The parent to the one you replied to was clear. I had trimmed that out 
of that.

> Ok, I won't speak for Nick, but here's why I get all flustered about
> this kind of thing: I have this nervous tick that forces me to
> imagine how every "victory" in the war against X (drugs, spam,
> terrorism, you name it) will, in turn, be used against me in future.

Agreed. I've been on the receiving end, and I cannot be more specific 
than that, lest I risk receiving some more.

> In this case, I am forced to ask myself: what happens once MCI and
> others have been trained to remove first and ask questions later?

In terms of being served with legal process, that's the way it is 
already. When 400kg gorillas serve process on smaller businesses, most 
smaller businesses will choose to lose a customer if they can avoid 
litigation ... even in unfounded cases. Bottom line over principles.

Yup, it sucks.

In early days of general public access to the Internet, I had a Web  
page which was critical of someone. Nothing libelous, just the facts, 
but it did show the content of some nominally private correspondence 
which contradicted statements this person had made in a larger, but 
also semi-private, forum.

He wrote to my ISP and demanded that the page be taken down. This was a 
non-profit community network. The head of the ISP read the complaint 
and my page, and he agreed with me that it was not libel. But he said 
that if a subpoena came, they couldn't afford to fight it out.

The "victim" didn't follow through. Eventually I lost interest and 
dropped the site. I moved away and went through dozens of other ISP's.

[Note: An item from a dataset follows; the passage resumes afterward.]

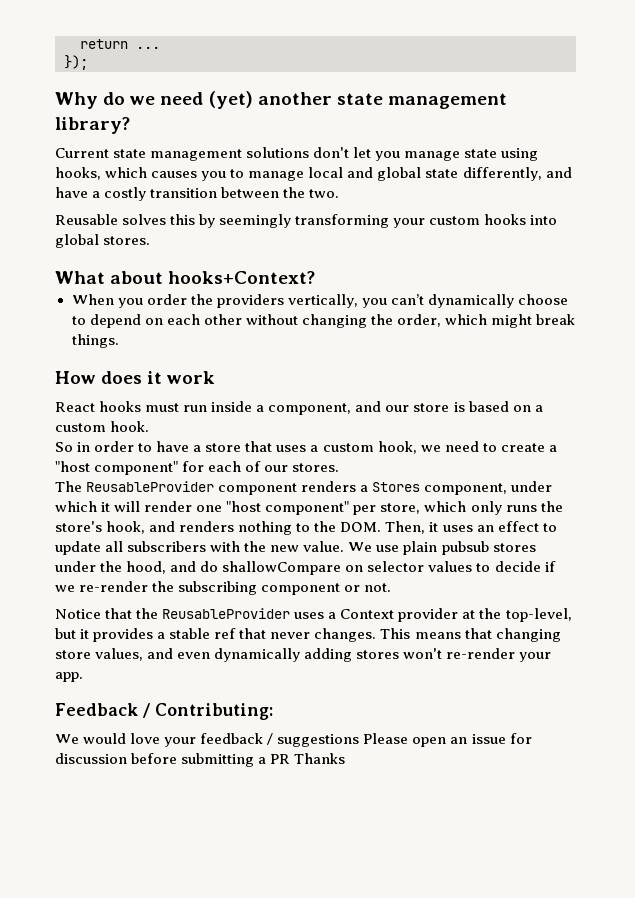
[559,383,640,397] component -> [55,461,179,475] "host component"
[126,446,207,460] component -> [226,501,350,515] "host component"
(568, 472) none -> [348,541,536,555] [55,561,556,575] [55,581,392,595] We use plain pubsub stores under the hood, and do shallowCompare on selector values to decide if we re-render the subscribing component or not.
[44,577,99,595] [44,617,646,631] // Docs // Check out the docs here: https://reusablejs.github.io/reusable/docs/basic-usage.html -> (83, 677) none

The EFF's http://www.chillingeffects.org/ is devoted to issues like 

I do, however, see a distinction between the war against spam and the 
other wars you named: antispam sentiment starts at the grassroots. We 
don't need "leaders" to whip us into a frenzy against it. Most of us 
feel it to some extent. I don't know anyone who doesn't.

(I personally find 419's and phishing scams very amusing. I actually 
read some of the 419's I get.)

> Heck, the spammers have the most to be gained here, AND they have
> tons of money. We're forcing them to evolve or die... what happens
> when that evolution involves buying a very large ISP? Do we shut off
> half the world or come up with a better plan?

I don't have the answers! I wish I did!

What CAN we do? IMO market effort is preferable to gov't effort. You 
need look no further than the US "CAN SPAM" Act to see a horrible 
failure. "CAN" is permissive, as in "you can spam."

Spammers come from all markets. They deal in porn, some people want 
porn. They deal in drugs, some people want drugs. And so on.

One thing I'm sure of is that the only solution to the widespread 
problem of spam will be economic, along the lines of the Boulder 
Pledge. That's what influences my actions. I want to cut into, even 
eliminate the spammers' profits.

I'm open to suggestions on how best to do that.